**WORK ORDER:** Print out every line of the material exactly. Include no pictures.

**MATERIAL PROVIDED:**
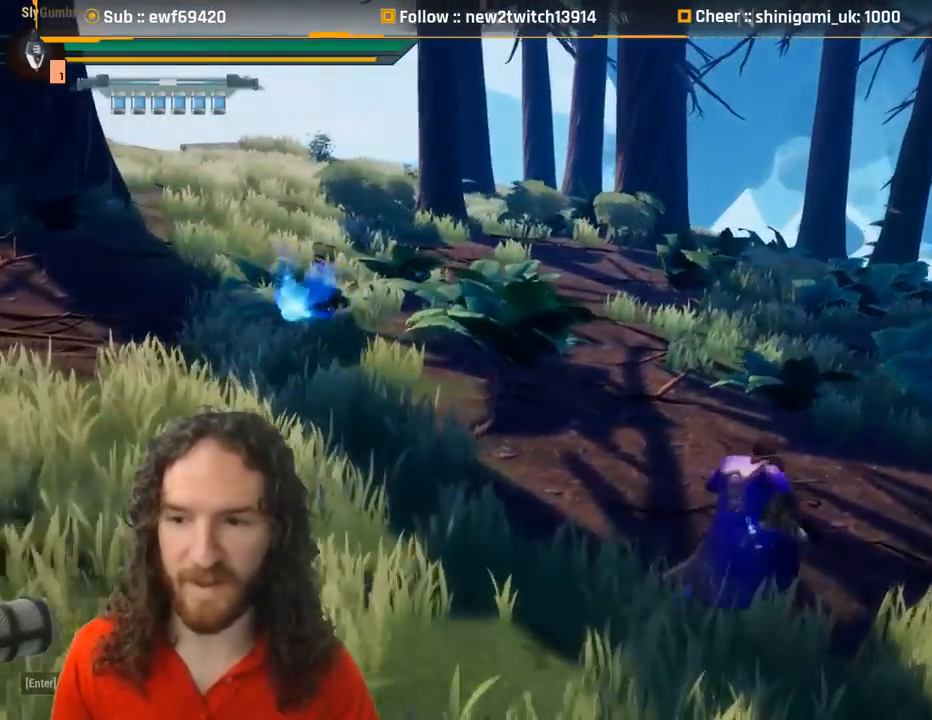
{"keys": [], "mouse": [], "events": [[450, "w", "up"], [484, "d", "up"], [484, "shift", "up"]]}
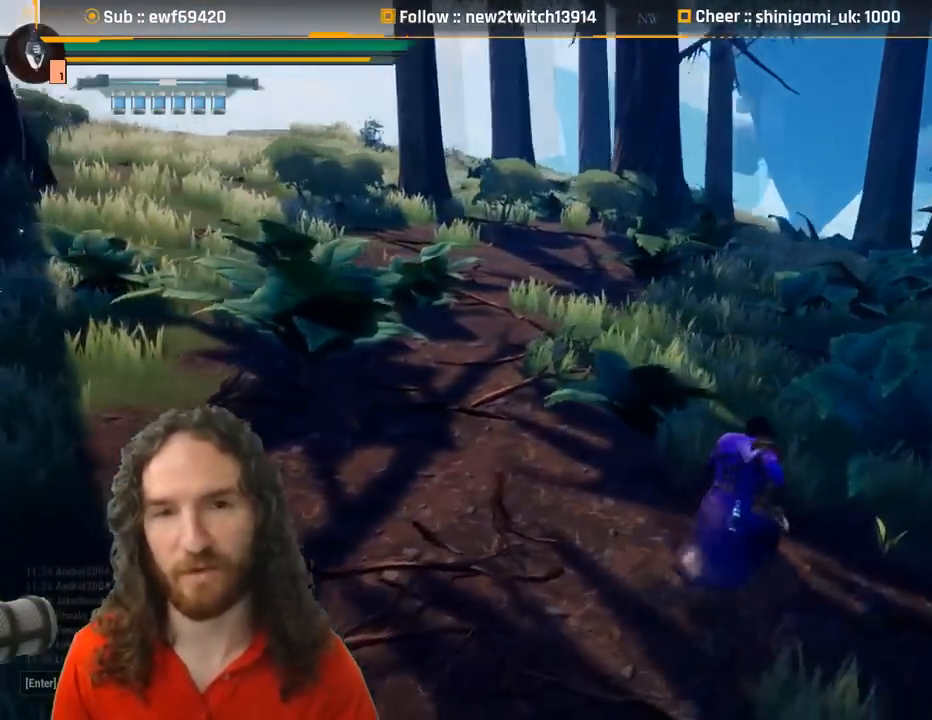
{"keys": ["a"], "mouse": [], "events": [[167, "a", "down"]]}
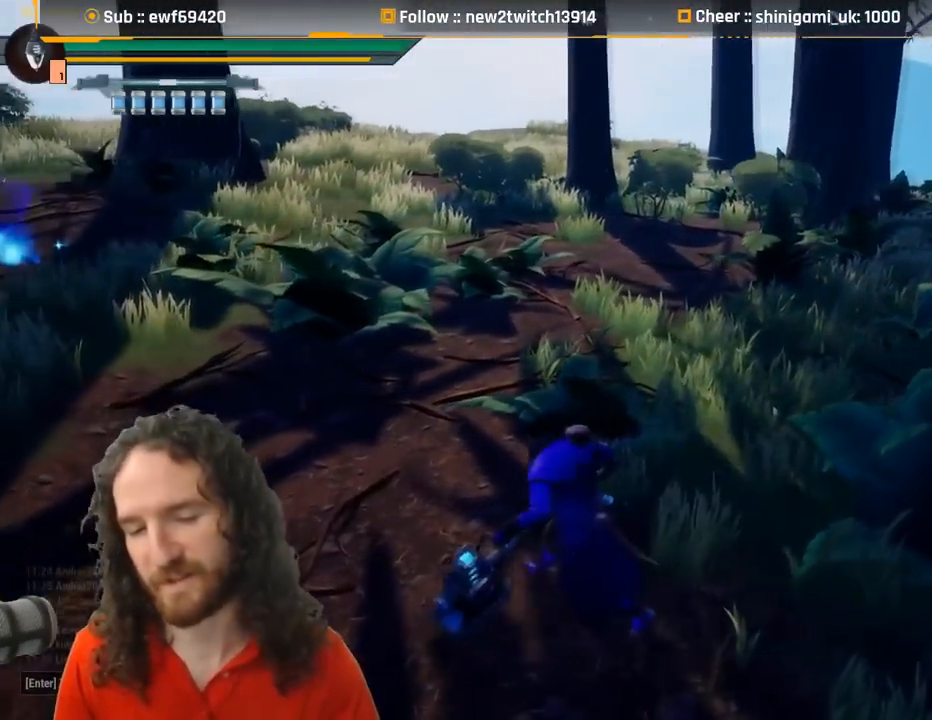
{"keys": ["w"], "mouse": [], "events": [[317, "w", "down"], [467, "a", "up"]]}
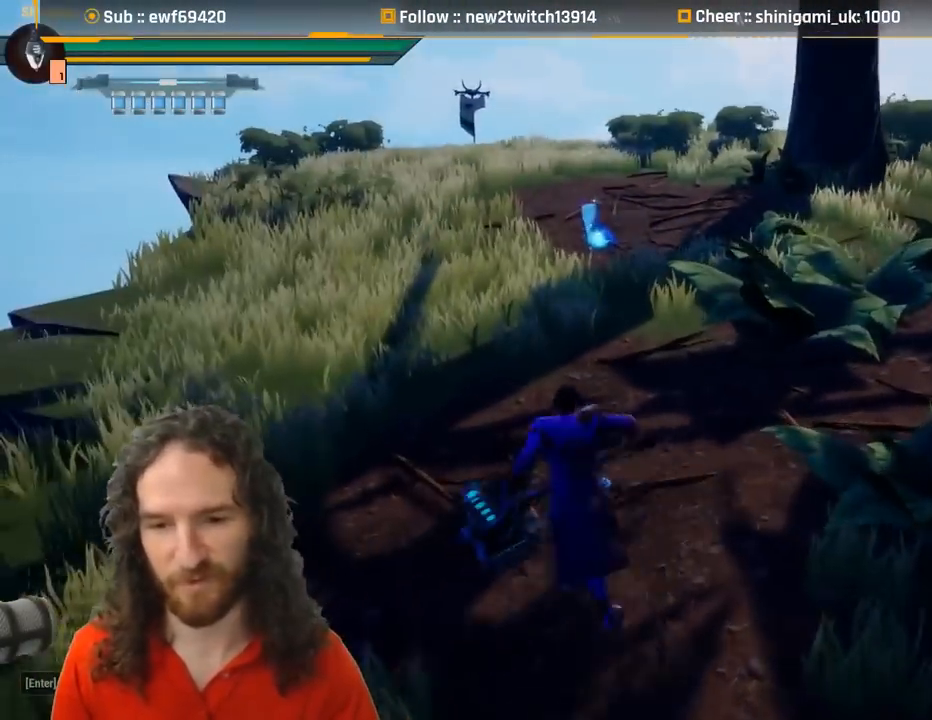
{"keys": ["shift", "w"], "mouse": [], "events": [[100, "shift", "down"]]}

**SOLUTION TO THE PROBLEM:**
{"keys": [], "mouse": [], "events": [[450, "w", "up"], [484, "d", "up"], [484, "shift", "up"]]}
{"keys": ["a"], "mouse": [], "events": [[167, "a", "down"]]}
{"keys": ["w"], "mouse": [], "events": [[317, "w", "down"], [467, "a", "up"]]}
{"keys": ["shift", "w"], "mouse": [], "events": [[100, "shift", "down"]]}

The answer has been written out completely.